La primera versión que leí de
“Mujercitas” fue una adaptación para niños que resumía la edición original en
longitud y contenido. Recuerdo haberme sentido bastante molesta cuando me di
cuenta de ello y decidí leer otras versiones. No sé cuántas habría en la
biblioteca de mi barrio, pero las leí una tras otra y, finalmente, decidí que
no había tanta diferencia, aunque cada una abreviaba o elidía las escenas un
poco a capricho. El efecto final era más o menos el mismo, pero los pasos hasta
llegar a él no tanto.
Así descubrí dos cosas: la sistemática
interpretación de los libros que se destinaban a los niños y la importancia de
la labor de editores y traductores a la hora de volcar lo escrito en otro
idioma al nuestro. No fue la primera vez que me entretuve en comparar ediciones
para sorprenderme y, a veces, rezongar.
Fuera como fuera, la lectura me había conquistado.

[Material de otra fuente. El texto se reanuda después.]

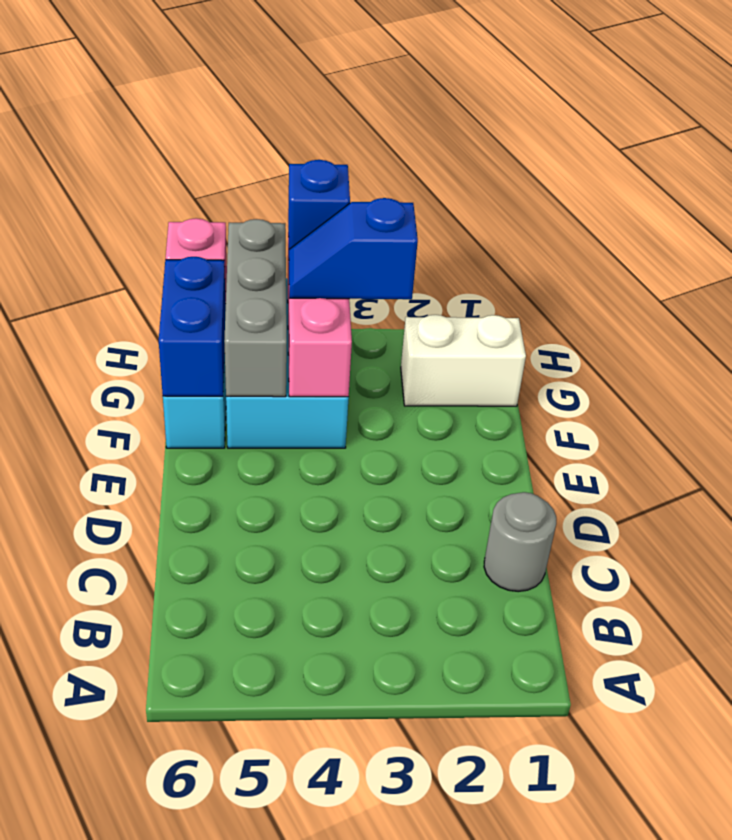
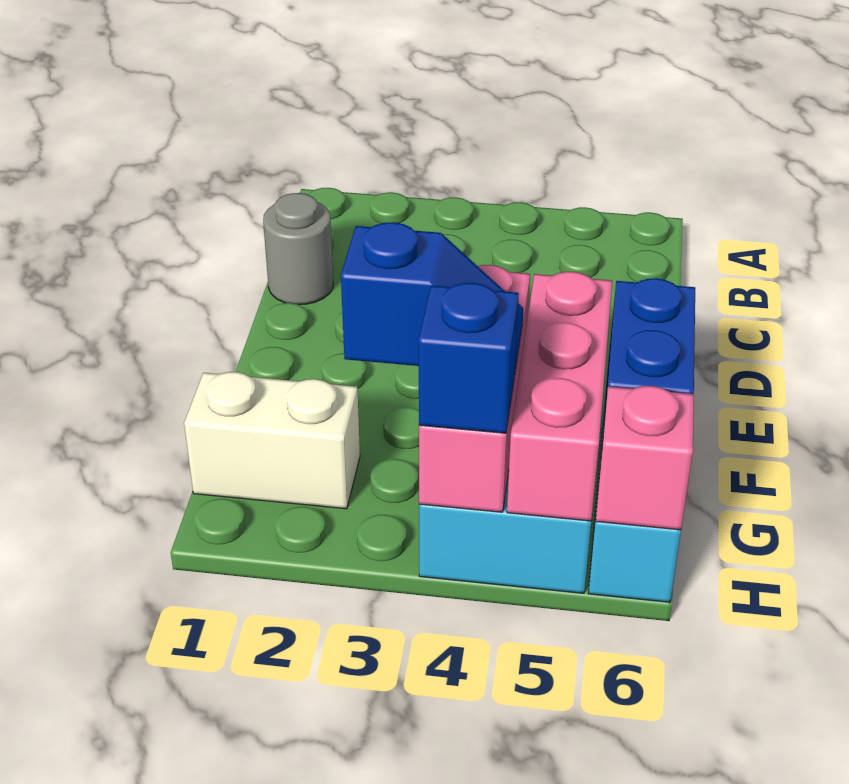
grey brick F5:H5 level 2 -> pink brick F5:H5 level 2

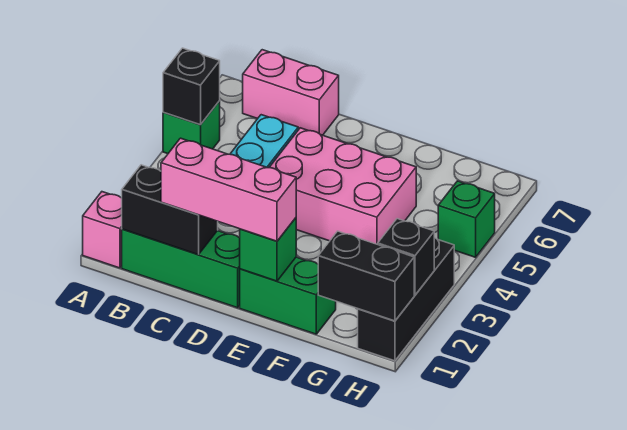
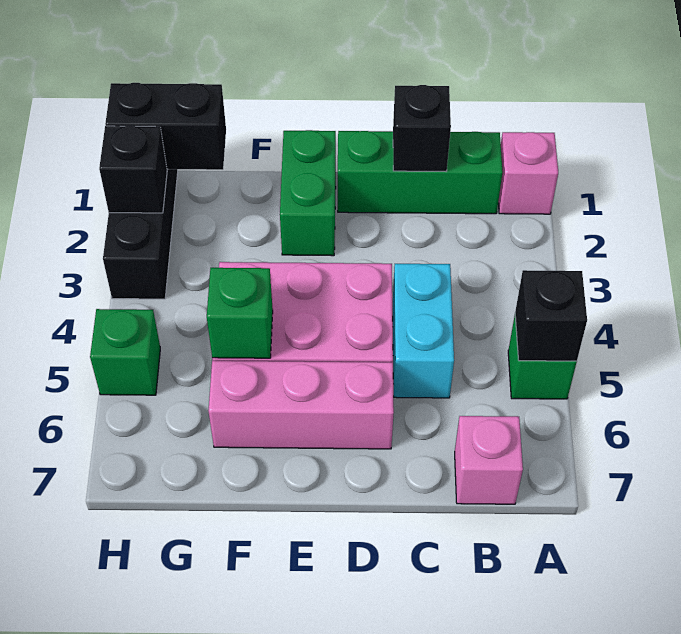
black brick B1:C1 level 2 -> black brick C1 level 2
pink brick B7:C7 level 1 -> pink brick B7 level 1
pink brick C1:E1 level 3 -> pink brick D6:F6 level 1
green brick E1:F1 level 1 -> green brick E1:E2 level 1
green brick E1 level 2 -> green brick F5 level 2

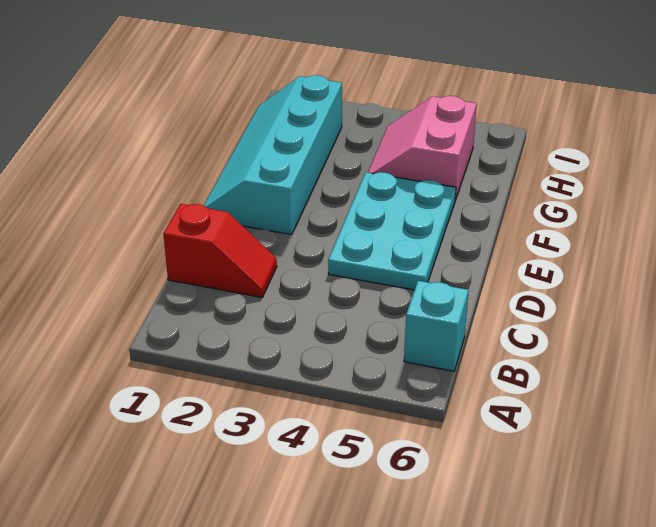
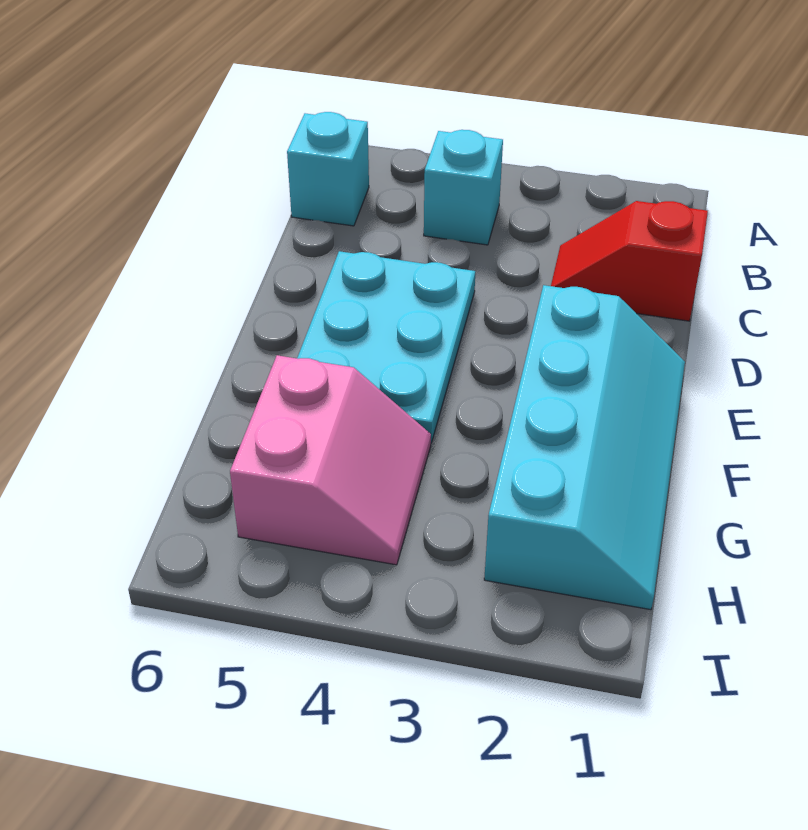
none -> cyan brick B4 level 1

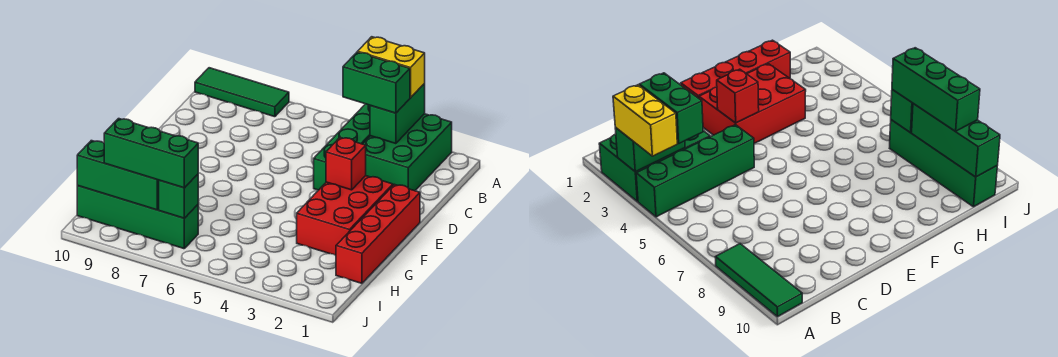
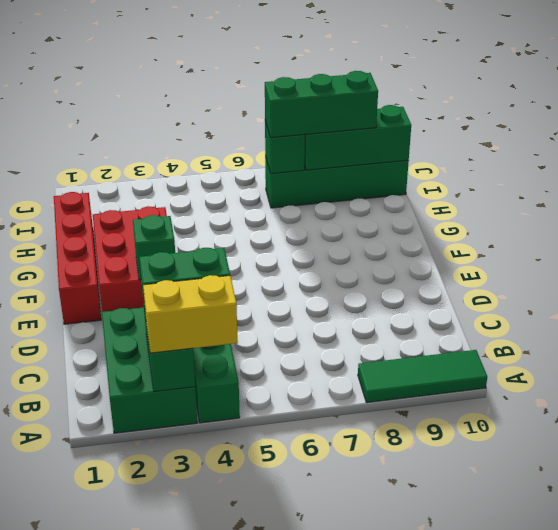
red brick E3 level 2 -> green brick E3 level 2

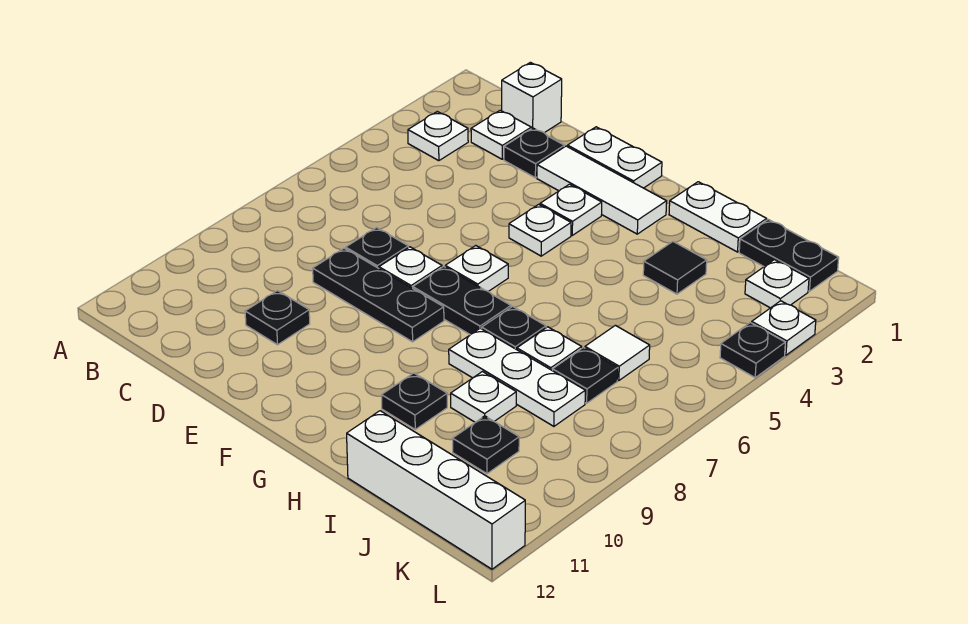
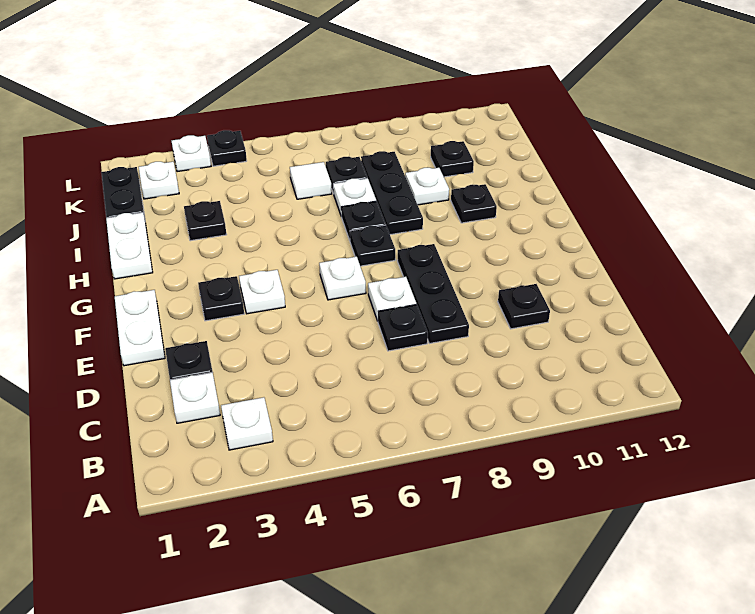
white brick C1 level 1 -> none
white tile E2:G2 level 1 -> none
white plate F3 level 1 -> black plate F3 level 1
black plate F7:G7 level 1 -> black plate G7 level 1
white plate H8:J8 level 1 -> black plate H8:J8 level 1
black tile I3 level 1 -> black plate I3 level 1
white brick I12:L12 level 1 -> none

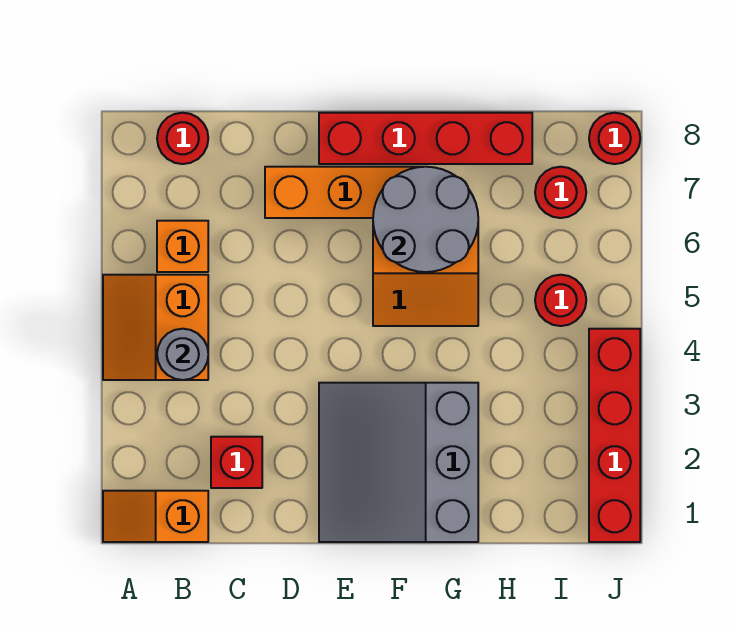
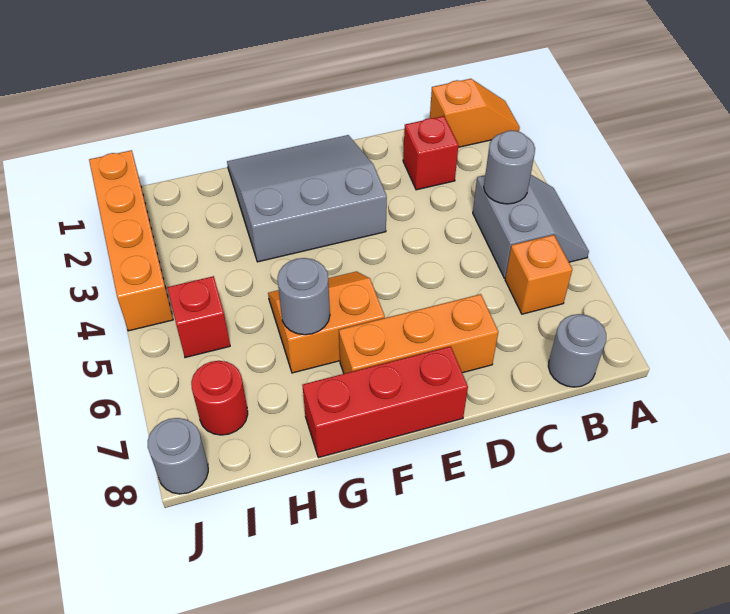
orange slope A4:B5 level 1 top B -> grey slope A4:B5 level 1 top B
red round brick B8 level 1 -> grey round brick B8 level 1
grey slope E1:G3 level 1 top G -> grey slope E1:G3 level 1 top 3
red brick E8:H8 level 1 -> red brick E8:G8 level 1
grey round brick F6:G7 level 2 -> grey round brick G6 level 2
red round brick I5 level 1 -> red brick I5 level 1
red brick J1:J4 level 1 -> orange brick J1:J4 level 1
red round brick J8 level 1 -> grey round brick J8 level 1

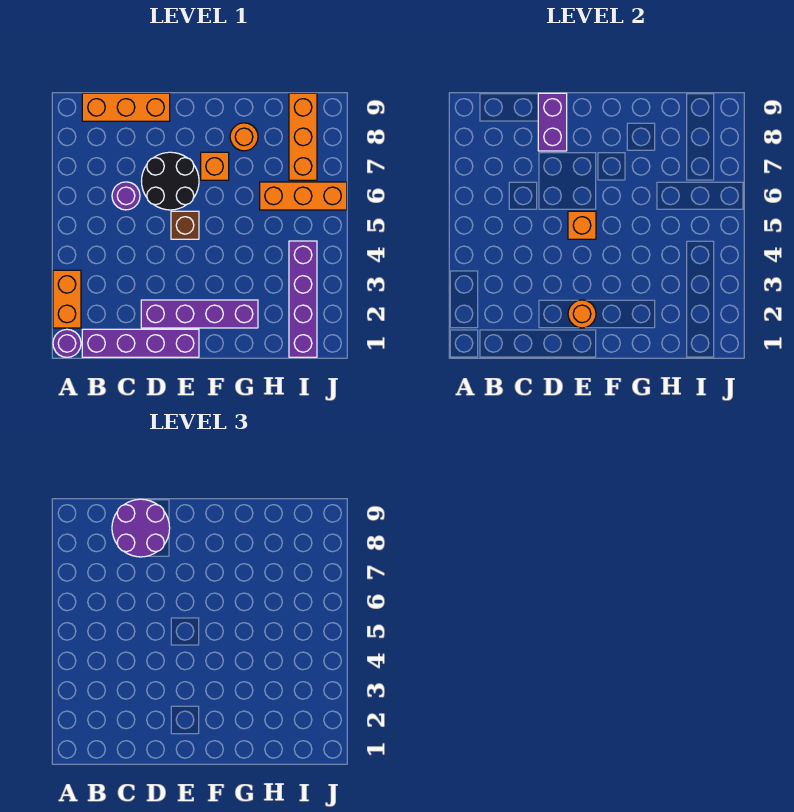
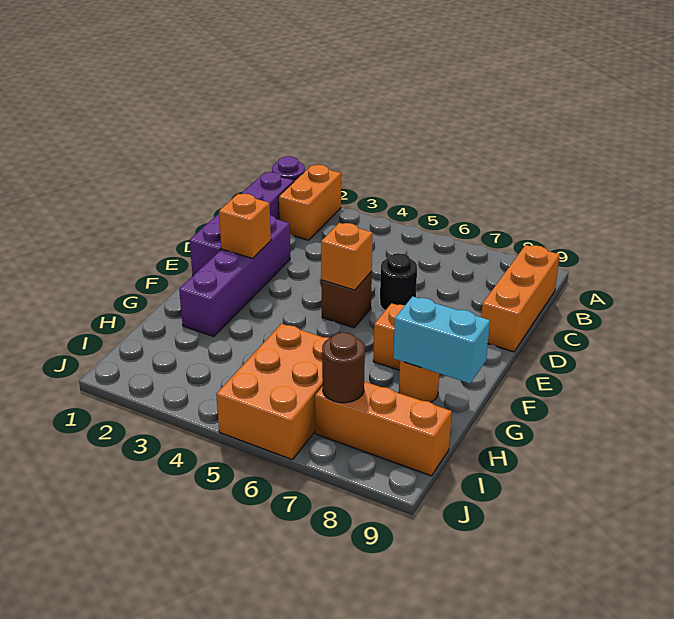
orange brick A2:A3 level 1 -> orange brick A2:B2 level 1
purple round brick C6 level 1 -> none
purple round brick C8:D9 level 3 -> none
black round brick D6:E7 level 1 -> black round brick D6 level 1
purple brick D8:D9 level 2 -> none
orange round brick E2 level 2 -> orange brick E2 level 2
none -> cyan brick G8:G9 level 2
orange brick H6:J6 level 1 -> orange brick H5:J6 level 1
purple brick I1:I4 level 1 -> none
none -> brown round brick I7 level 2

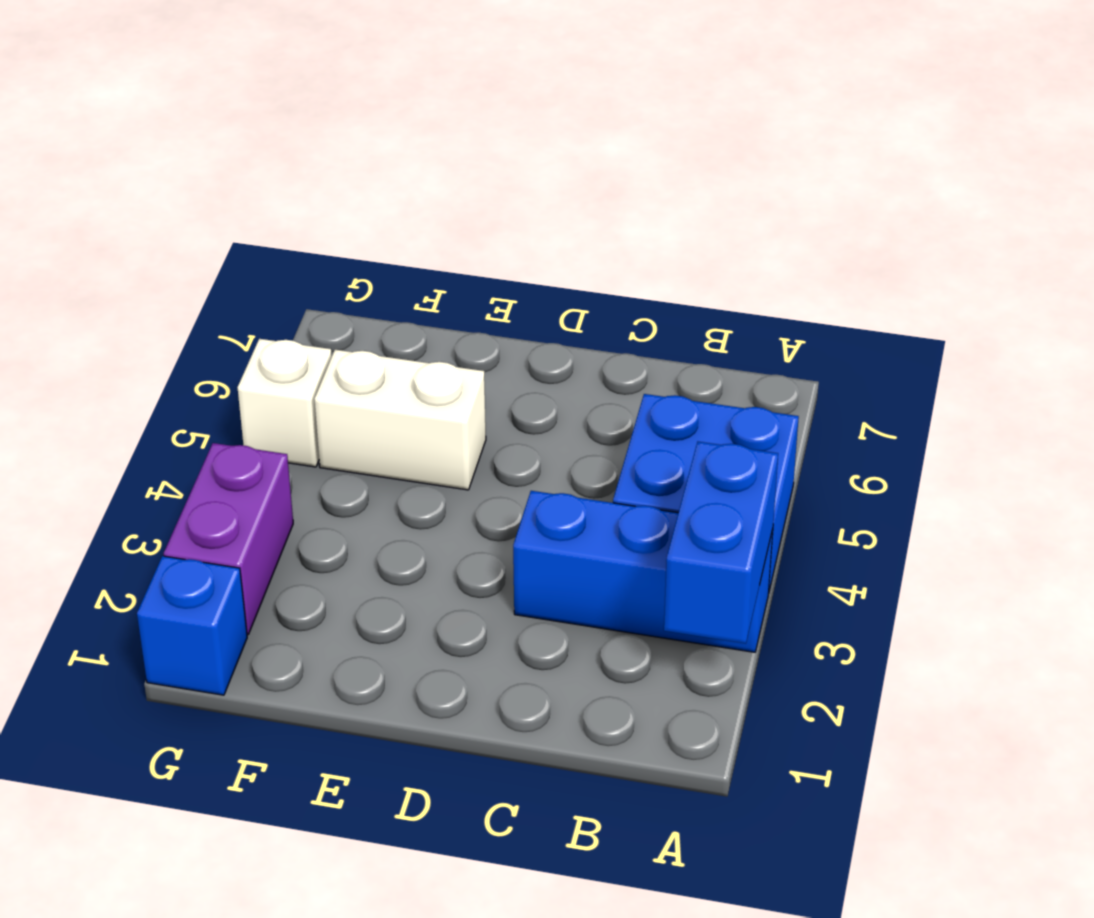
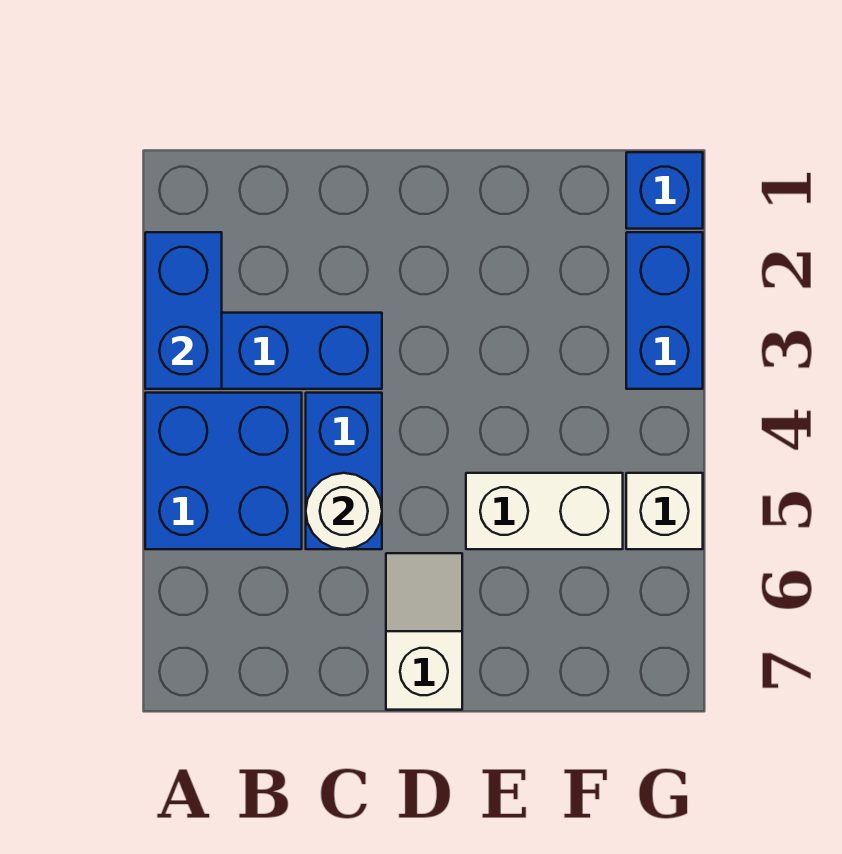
none -> blue brick C4:C5 level 1
none -> white round brick C5 level 2
none -> white slope D6:D7 level 1 top 7
purple brick G2:G3 level 1 -> blue brick G2:G3 level 1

Durante una época, me convertí en lectora reiterada de Louisa May Alcott (sólo
años más tarde pude definir mis costumbres lectoras como compulsivas), que
compartió el panteón de mis ídolos infantiles con Salgari, Verne y Blyton con
la misma desmesura. Adoré a la señora March, deseé darle una patada en la
espinilla a Amy, ansié ser como Jo… Creo que la mayoría de las niñas queríamos
ser como Jo. Expresar su rebeldía con el mismo desparpajo, vivir ese entusiasmo
y, muchas de nosotras, además, escribir. La imagen de Jo concentrada en su rincón,
comiendo una manzana mientras leía o escribía como si el mundo a su alrededor
no existiera nos hacía identificarnos con ella. Esa libertad de espíritu era
admirable. Por eso odiamos al señor Bhaer cuando la atrajo hacia una vida
convencional, alejada de todos esos sueños que nos llenaban la cabeza. Era la
Jo ambiciosa y arrojada la que se quedó guardadita en el corazón, una compañera
muy íntima durante muchos años.
El año 2004 nos trajo un regalo
editorial: la versión completa y sin censurar de “Mujercitas”, tal como la dio
por terminada Alcott antes de que sus editores la podaran para convertirla en
una historia que se ajustara “al gusto del público femenino de entonces”, según
cuenta la traductora Gloria Méndez en el prólogo a esta nueva edición. Confieso
que no me hice con ella en el momento; en realidad tardé un poco más, dos o
tres años, y adquirí la edición de bolsillo. Tampoco me lancé sobre ella de
inmediato sino que esperé, esperé tanto que hasta estas últimas navidades no me
puse con ella. Y ahora me alegro de haberlo hecho, de haber recuperado la vida
de las hermanas March, sus alegrías y sus tristezas, y haberlo hecho con mayor
profundidad que entonces gracias a la integridad del texto y a los años
transcurridos, que me han dado una perspectiva más amplia.
No
puedo decir que me haya seducido como entonces, porque mentiría. A menudo tenía
que contextualizar la lectura en la época en que se escribió, en las
circunstancias personales de la autora, para evitar el chirriar del didactismo
religioso y moral que recorre las páginas. Sin embargo gana el aliento alegre
que lo acompaña, el humorismo de algunas aventuras y la crítica (moderada)
social que, de tanto en tanto, se va dejando caer. Y ha vuelto a ser un placer.